Они осторожно, чтоб не разбудить Ивана-Павлика, вышли из землянки, попрощались. Потом Бегун позвал Антипа Кваса и приказал ему проводить Хотяновского через все посты и показать дорогу на Арабиновку.
Пантя проснулся около полуночи, покряхтел, постонал на кровати и начал медленно, нехотя собираться… Одевшись и накинув шинель — ночи были уже холодные, — взял сумку с патронами, карабин, только белой повязки на рукав не натянул, и вышел из хаты. Ни отец, ни мать не спросили, куда он идет и надолго ли, хотя в это время проснулись и они.
Первый раз за свою службу полицаем Пантя вышел на улицу ночью. Закрыл за собой скрипучую калитку и остановился: тьма была вокруг такая, что жуть брала, не хотелось отрываться от калитки… И хоть бы какой-нибудь голос, какой-нибудь звук или шорох! Петухов уже давно не было в Арабиновке, а вместе с курами и петухами исчезли и собаки — их куроеды постреляли, чтоб не мешали лазить по дворам.
Иногда и днем слышно было, как в садах и на дорогах, обсаженных деревьями, шуршали, опадая, сухие листья. Иной раз тополиный лист летел с ветром, высоко и далеко. Сначала над хатами и трубами, потом над плетнями и заборами, а дальше еще долго катился по сухой улице. Катился и позванивал, будто медный. В ту же ночь даже и листва не подавала своего голоса: ни та, что опадала, ни та, что еще оставалась на деревьях. Это, наверно, потому, что в ту ночь наплыл туман и было всюду влажно, хотя ни дождя, ни густой, тихой изморози не ощущалось. Устойчивый, уже явно осенний туман густел, увеличивал темноту и приглушал, а то и прямо поглощал ночные шорохи.

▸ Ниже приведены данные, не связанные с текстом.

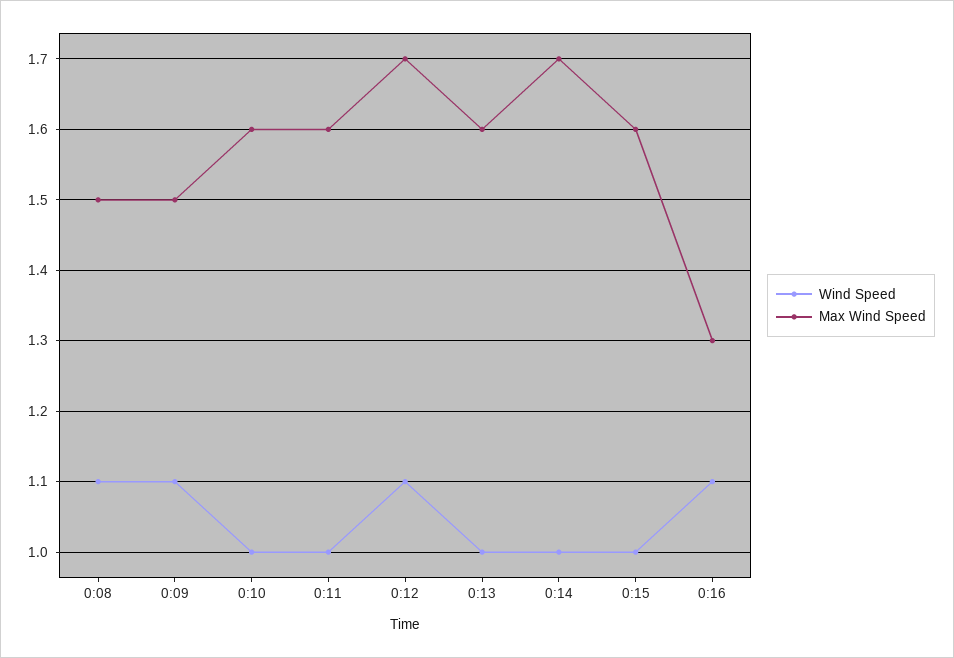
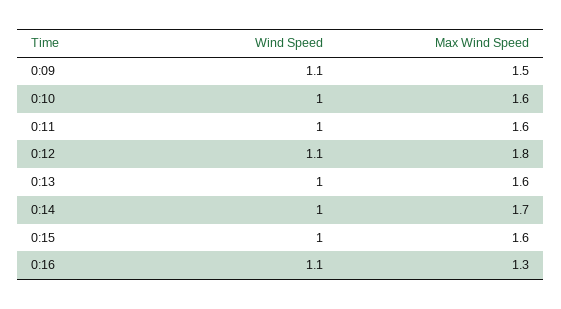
Wind Speed, 0:08: 1.1 -> none
Max Wind Speed, 0:08: 1.5 -> none
Max Wind Speed, 0:12: 1.7 -> 1.8

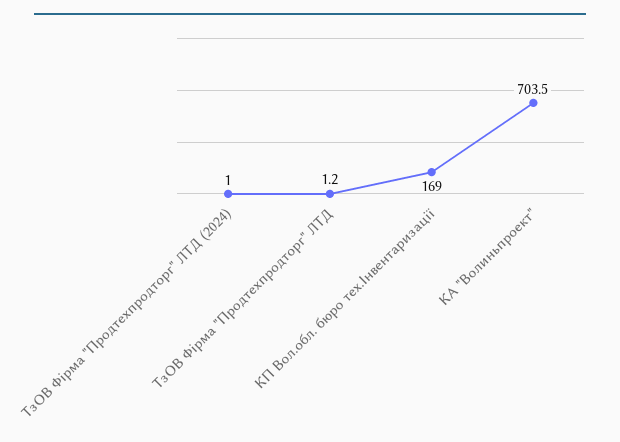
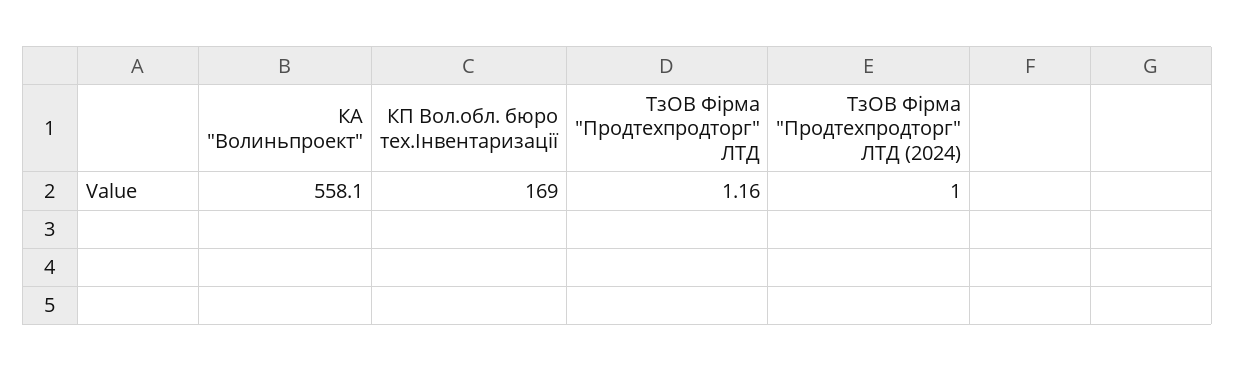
КА "Волиньпроект": 703.5 -> 558.1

Сняв карабин с плеча и взяв его наперевес, Пантя двинулся по улице в направлении моста. Казалось, что ничего не видел перед собою, и в первое время нащупывал тропку только сапогами. Хотелось спать, в теле не проходила дремотная слабость, а затылок так сильно болел, что трудно было удержаться от уже привычных во время сна стонов и оханья.
Вышел ночью, чтоб отбывать свою службу, чтоб нагонять страх на тех, кто чем-нибудь противится «новому порядку». А сам почему-то вздрагивал даже от своих шагов, от шороха своих штанов о полы шинели, от звяканья патронов в сумке. И порой свое собственное дыхание казалось чужим. Днем ничего этого он не чувствовал. И не замечал днем, как трудно ему теперь глядеть себе под ноги, так как всегда держал шею прямо и смотрел далеко перед собой.
Чтоб не сбиться с тропки и не попасть в какую-нибудь лужу, чтоб не споткнуться о что-нибудь неожиданное, держался заборов. Тут у него был немалый опыт, хотя и не ночной. Постепенно глаза привыкали к темноте, изгородь начинала видеться больше. Все же наткнулся на низкую скамейку напротив одного из дворов, находящихся в конце деревни, и чуть не свалился на нее. В шею кольнуло, как каленым железом. Не сдержался, вскрикнул и сел на скамью, прижался спиной к дощатому забору. Резь в затылке и в спине притихла. Уже давно парню известно, что сидя ему легче, чем даже лежа. Тут же, как сел, и страху стало меньше, потому что вряд ли он кому виден отсюда, а самому видно все.
Взяв карабин на изготовку, отсюда можно попасть в кого хочешь: в человека, если он будет идти или ехать поблизости; в собаку, если б она и пробегала по улице. Можно и узнать отсюда о многом, лишь бы только не заснуть.